Change "screen reader" to "phone app" wherever it occurs in the records below, and write the lines out again with nothing else altered and the pictures left out.

= Beginning of Section =

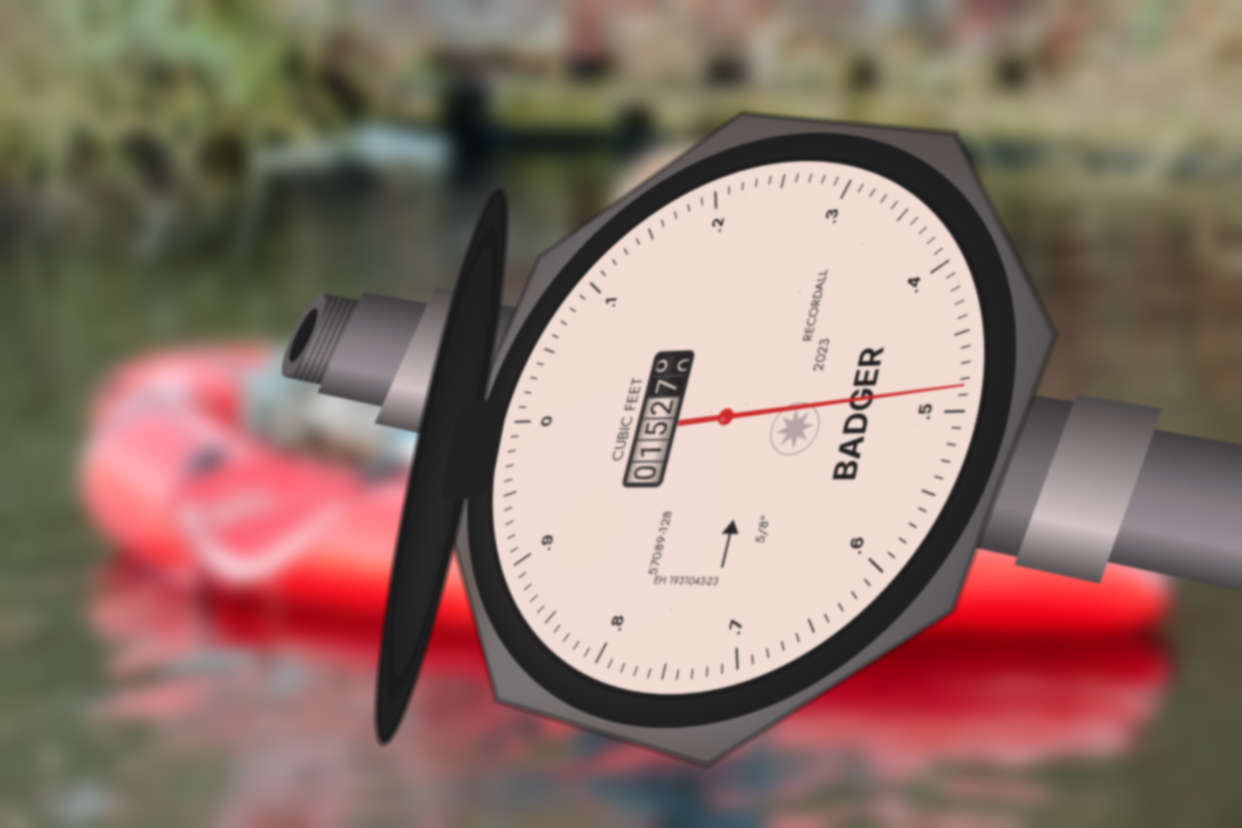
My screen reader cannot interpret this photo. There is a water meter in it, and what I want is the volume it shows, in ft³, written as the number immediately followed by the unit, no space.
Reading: 15278.48ft³
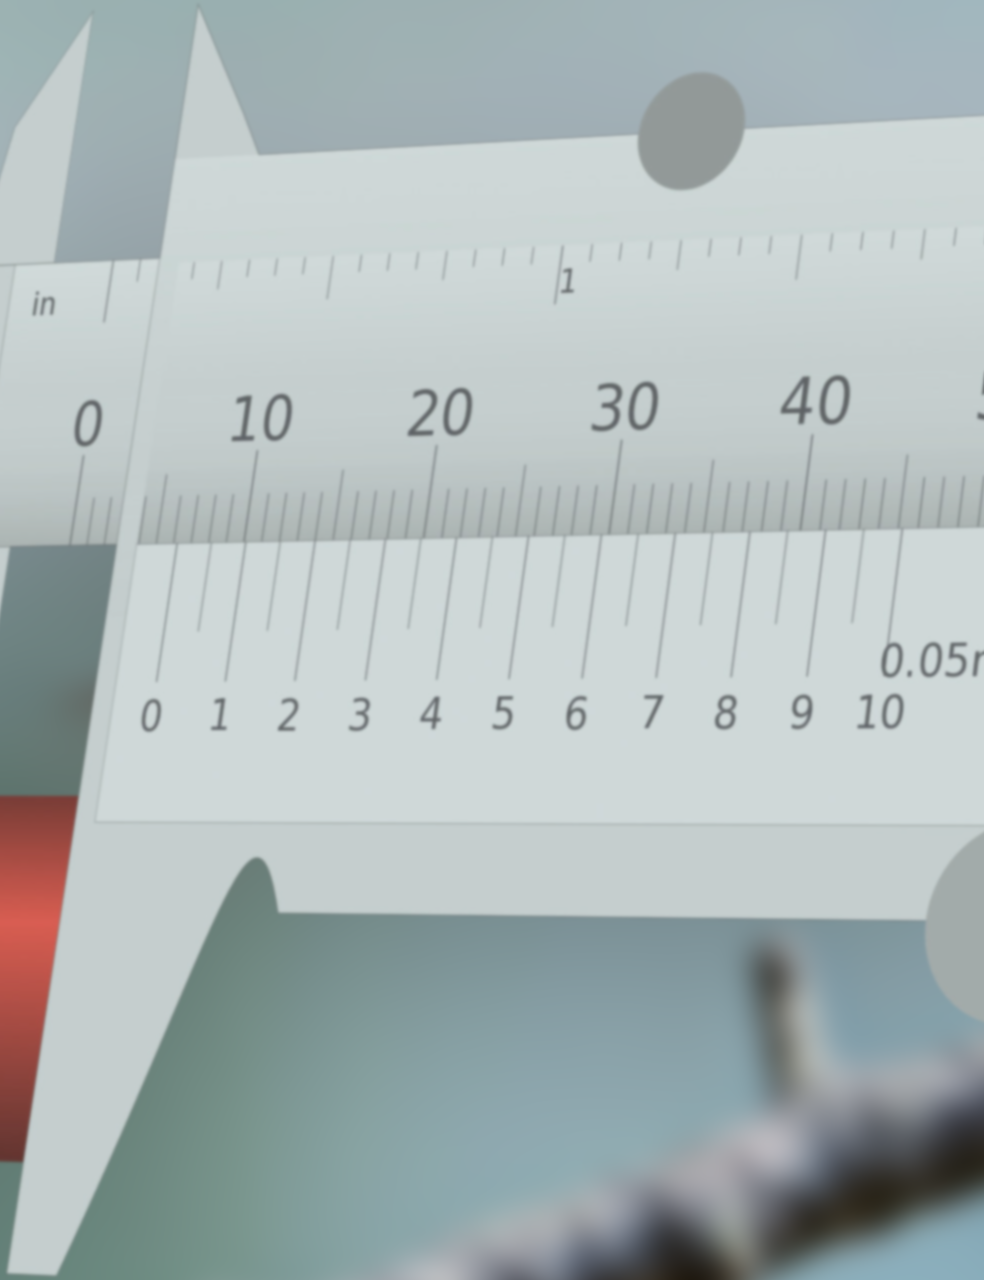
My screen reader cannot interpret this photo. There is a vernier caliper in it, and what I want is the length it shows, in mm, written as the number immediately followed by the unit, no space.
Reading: 6.2mm
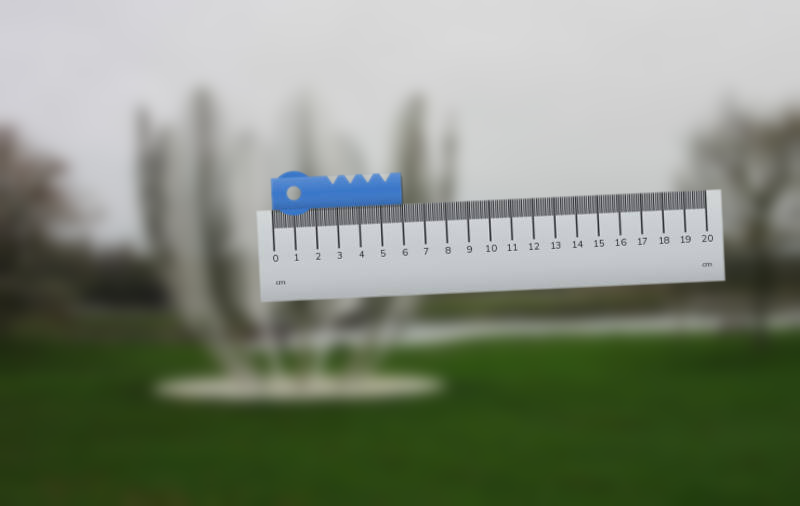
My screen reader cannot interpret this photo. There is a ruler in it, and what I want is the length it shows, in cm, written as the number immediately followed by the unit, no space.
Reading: 6cm
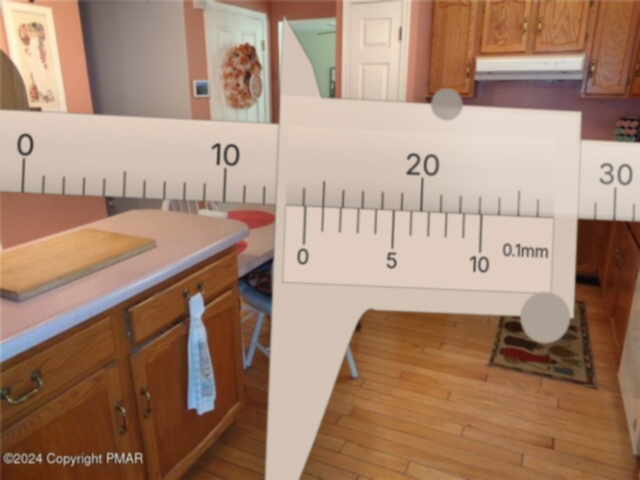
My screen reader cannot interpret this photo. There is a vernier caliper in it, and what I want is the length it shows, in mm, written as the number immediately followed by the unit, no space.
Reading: 14.1mm
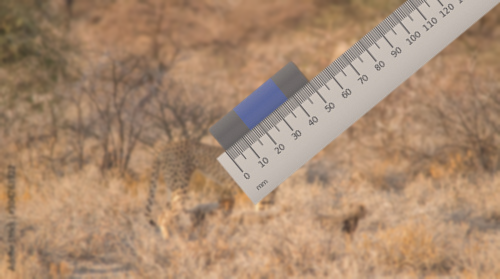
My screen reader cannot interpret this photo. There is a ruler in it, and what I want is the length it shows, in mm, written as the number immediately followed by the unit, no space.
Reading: 50mm
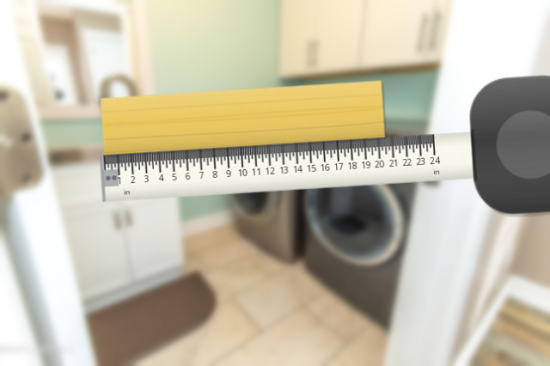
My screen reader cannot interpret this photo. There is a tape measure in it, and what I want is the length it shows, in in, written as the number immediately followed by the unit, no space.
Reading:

= End of Section =

RESPONSE BOX:
My phone app cannot interpret this photo. There is a water meter in it, and what I want is the volume it shows, in ft³, written as the number immediately followed by the unit, no space.
Reading: 15278.48ft³
My phone app cannot interpret this photo. There is a vernier caliper in it, and what I want is the length it shows, in mm, written as the number immediately followed by the unit, no space.
Reading: 6.2mm
My phone app cannot interpret this photo. There is a ruler in it, and what I want is the length it shows, in cm, written as the number immediately followed by the unit, no space.
Reading: 6cm
My phone app cannot interpret this photo. There is a vernier caliper in it, and what I want is the length it shows, in mm, written as the number immediately followed by the unit, no space.
Reading: 14.1mm
My phone app cannot interpret this photo. There is a ruler in it, and what I want is the length it shows, in mm, written as the number immediately followed by the unit, no space.
Reading: 50mm
My phone app cannot interpret this photo. There is a tape measure in it, and what I want is the length it shows, in in, written as the number immediately followed by the unit, no space.
Reading:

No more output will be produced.